EXCERPTED PASSAGE:
◆ ◆ ◆ ◆ ◆

Atorvastatin decreases the expression level of α-Syn Ser129 and increases the ratio of LC3II/LC3I in MPTP-lesioned mice
The immunofluorescence results of the expression of LC3 and α-Syn Ser129 are shown in Figure 4A–4J. Atorvastatin alone had no significant effect on LC3 expression compared with the control group, while MPTP treatment significantly decreased the level of LC3 aggregation. Atorvastatin reversed the decrease in LC3 caused by MPTP damage in MPTP-lesioned mice. We also found that atorvastatin alone had no significant effect on α-Syn Ser129, and MPTP significantly increased the expression level of α-Syn Ser129. The increased α-Syn Ser129 could be reversed by atorvastatin in MPTP-lesioned mice.
To further confirm our conclusions, we analyzed the protein expression of LC3 and α-Syn Ser129, as shown in Figure 5A–5D. Atorvastatin alone had no significant effect on LC3 or α-Syn Ser129 compared with the control group. MPTP decreased the ratio of LC3II/LC3I Figure 5A, 5B) and increased the expression level of α-Syn Ser129 (Figure 5A, 5C) compared to the control group. Atorvastatin decreased the expression level of α-Syn Ser129 and increased the ratio of LC3II/LC3I compared to the MPTP-lesioned group.
Effect of atorvastatin on the protein expression of NOX2, LC3II/LC3I and α-Syn Ser129 in MPTP-lesioned mCherry-eGFP-tagged mice
To further study the protective mechanism of atorvastatin in PD mice, we used MPTP-injured mCherry-eGFP-tagged mice as an animal model of PD. Compared with the control group, the atorvastatin group had no significant effect on NOX2, LC3 or α-Syn Ser129. MPTP increased the protein expression of NOX2 (Figure 6B) and α-Syn Ser129 (Figure 6C) and decreased the ratio of LC3II/LC3I (Figure 6D) compared to the control group. Compared to the MPTP group, atorvastatin decreased the protein expression of NOX2 and α-Syn Ser129 and increased the ratio of LC3II/LC3I.
Inhibition of NOX2 increases the protein level of LC3 and decreases α-Syn Ser129 in MPTP-lesioned mCherry-eGFP-tagged mice
To further explore the relationship among NOX2, LC3 and α-Syn Ser129, we used gp91-phox shRNA (m) lentivirus to perform a brain localization injection in mCherry-eGFP tagged mice to inhibit the expression of NOX2. The protein expression of NOX2, LC3 and α-Syn Ser129 in the substantia nigra after inhibiting NOX2 is shown in Figure 7A–7D. Figure 7B shows that the expression of NOX2 was significantly inhibited. The changes in α-Syn Ser129 and LC-3II/LC3-I were similar to those with atorvastatin treatment after NOX2 was inhibited. As shown in Figure 7C, compared to the control group, MPTP significantly increased the protein expression of α-Syn Ser129, while inhibiting NOX2 reversed the increase in α-Syn Ser129 caused by MPTP. Compared to the MPTP group, after NOX2 was inhibited, the significant increase in the ratio of LC3-II/LC3-I was inhibited.

◆ ◆ ◆ ◆ ◆

PROBLEM A:
Decide whether each statement agrees with the atorvastatin excerpt. Answer yes or no for each, and quote the words of the excerpt that decide it.
(i) Atorvastatin alone significantly changed LC3 expression compared with the control group.
(ii) In the mCherry-eGFP-tagged mice, MPTP increased the protein expression of NOX2 compared to the control group.
(iii) NOX2 expression was inhibited with a lentivirus injected into the brain.
PROBLEM B:
Answer these questions from the atorvastatin excerpt.
(i) Which figure panels show the immunofluorescence results for LC3 and α-Syn Ser129?
(ii) Which mice served as the animal model of PD for studying the protective mechanism of atorvastatin?
(iii) In which brain region was protein expression measured after NOX2 was inhibited?
PROBLEM C: List every section heading in the atorvastatin excerpt.
The records are separate material from the atorvastatin excerpt.

Records from a dataset:
◆ ◆ ◆ ◆ ◆

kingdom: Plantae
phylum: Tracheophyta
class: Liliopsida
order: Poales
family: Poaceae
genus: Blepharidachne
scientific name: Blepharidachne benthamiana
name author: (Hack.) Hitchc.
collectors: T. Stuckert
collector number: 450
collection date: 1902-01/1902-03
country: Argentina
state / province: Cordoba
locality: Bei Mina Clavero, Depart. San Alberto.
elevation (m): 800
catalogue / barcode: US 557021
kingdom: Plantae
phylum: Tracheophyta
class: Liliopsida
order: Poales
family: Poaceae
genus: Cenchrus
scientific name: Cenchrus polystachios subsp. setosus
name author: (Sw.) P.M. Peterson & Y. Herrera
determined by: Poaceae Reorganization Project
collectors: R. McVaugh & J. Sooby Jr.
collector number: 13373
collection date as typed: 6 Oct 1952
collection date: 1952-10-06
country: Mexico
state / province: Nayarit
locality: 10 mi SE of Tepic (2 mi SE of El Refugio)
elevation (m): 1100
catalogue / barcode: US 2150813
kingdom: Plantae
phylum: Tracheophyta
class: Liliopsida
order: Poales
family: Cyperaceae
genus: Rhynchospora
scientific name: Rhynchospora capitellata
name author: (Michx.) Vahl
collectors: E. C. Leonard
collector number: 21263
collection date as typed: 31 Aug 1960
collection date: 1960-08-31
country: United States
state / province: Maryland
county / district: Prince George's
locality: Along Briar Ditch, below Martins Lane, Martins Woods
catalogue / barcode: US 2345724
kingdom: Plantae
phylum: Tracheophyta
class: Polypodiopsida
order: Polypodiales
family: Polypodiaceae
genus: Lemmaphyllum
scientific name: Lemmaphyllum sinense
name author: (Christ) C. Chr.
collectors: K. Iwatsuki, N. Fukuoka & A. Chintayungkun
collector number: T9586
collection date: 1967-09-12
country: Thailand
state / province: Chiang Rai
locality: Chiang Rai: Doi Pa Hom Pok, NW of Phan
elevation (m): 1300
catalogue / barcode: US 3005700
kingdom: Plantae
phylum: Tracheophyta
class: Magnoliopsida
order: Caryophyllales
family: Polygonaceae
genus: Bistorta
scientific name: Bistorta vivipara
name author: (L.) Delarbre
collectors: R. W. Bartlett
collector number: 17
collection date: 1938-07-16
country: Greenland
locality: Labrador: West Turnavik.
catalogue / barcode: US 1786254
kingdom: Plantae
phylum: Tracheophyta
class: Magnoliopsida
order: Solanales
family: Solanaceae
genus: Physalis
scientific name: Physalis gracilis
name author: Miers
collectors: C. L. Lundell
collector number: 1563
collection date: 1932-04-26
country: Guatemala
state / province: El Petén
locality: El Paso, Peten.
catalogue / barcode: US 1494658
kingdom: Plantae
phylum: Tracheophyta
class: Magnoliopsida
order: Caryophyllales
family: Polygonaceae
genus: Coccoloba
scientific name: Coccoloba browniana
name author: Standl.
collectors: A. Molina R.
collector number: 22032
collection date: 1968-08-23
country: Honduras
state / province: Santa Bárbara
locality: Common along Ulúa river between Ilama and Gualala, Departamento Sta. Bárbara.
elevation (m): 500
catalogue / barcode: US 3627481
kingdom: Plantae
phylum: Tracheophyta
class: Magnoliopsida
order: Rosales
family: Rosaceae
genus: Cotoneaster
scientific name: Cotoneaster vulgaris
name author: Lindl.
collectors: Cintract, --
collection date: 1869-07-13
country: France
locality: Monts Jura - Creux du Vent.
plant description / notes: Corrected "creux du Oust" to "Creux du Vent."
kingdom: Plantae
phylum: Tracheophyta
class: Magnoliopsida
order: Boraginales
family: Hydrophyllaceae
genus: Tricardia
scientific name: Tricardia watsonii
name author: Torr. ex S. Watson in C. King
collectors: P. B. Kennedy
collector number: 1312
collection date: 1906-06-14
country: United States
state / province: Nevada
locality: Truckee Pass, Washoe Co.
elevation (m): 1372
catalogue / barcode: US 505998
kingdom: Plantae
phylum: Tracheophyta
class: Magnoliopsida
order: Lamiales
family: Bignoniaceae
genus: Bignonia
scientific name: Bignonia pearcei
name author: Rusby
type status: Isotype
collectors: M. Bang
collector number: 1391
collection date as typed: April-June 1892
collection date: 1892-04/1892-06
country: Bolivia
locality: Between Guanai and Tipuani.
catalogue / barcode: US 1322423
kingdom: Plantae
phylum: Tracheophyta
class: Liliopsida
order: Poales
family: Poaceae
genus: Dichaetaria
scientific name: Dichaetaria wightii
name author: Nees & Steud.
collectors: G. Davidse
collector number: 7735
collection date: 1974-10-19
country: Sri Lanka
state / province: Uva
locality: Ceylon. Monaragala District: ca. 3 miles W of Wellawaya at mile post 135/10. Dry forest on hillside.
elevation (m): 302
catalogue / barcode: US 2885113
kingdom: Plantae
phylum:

◆ ◆ ◆ ◆ ◆

OUTPUT A:
(i) No: "Atorvastatin alone had no significant effect on LC3 expression compared with the control group"
(ii) Yes: "MPTP increased the protein expression of NOX2 (Figure 6B)"
(iii) Yes: "we used gp91-phox shRNA (m) lentivirus to perform a brain localization injection in mCherry-eGFP tagged mice to inhibit the expression of NOX2"

OUTPUT B:
(i) Figure 4A–4J
(ii) MPTP-injured mCherry-eGFP-tagged mice
(iii) The substantia nigra

OUTPUT C:
- Atorvastatin decreases the expression level of α-Syn Ser129 and increases the ratio of LC3II/LC3I in MPTP-lesioned mice
- Effect of atorvastatin on the protein expression of NOX2, LC3II/LC3I and α-Syn Ser129 in MPTP-lesioned mCherry-eGFP-tagged mice
- Inhibition of NOX2 increases the protein level of LC3 and decreases α-Syn Ser129 in MPTP-lesioned mCherry-eGFP-tagged mice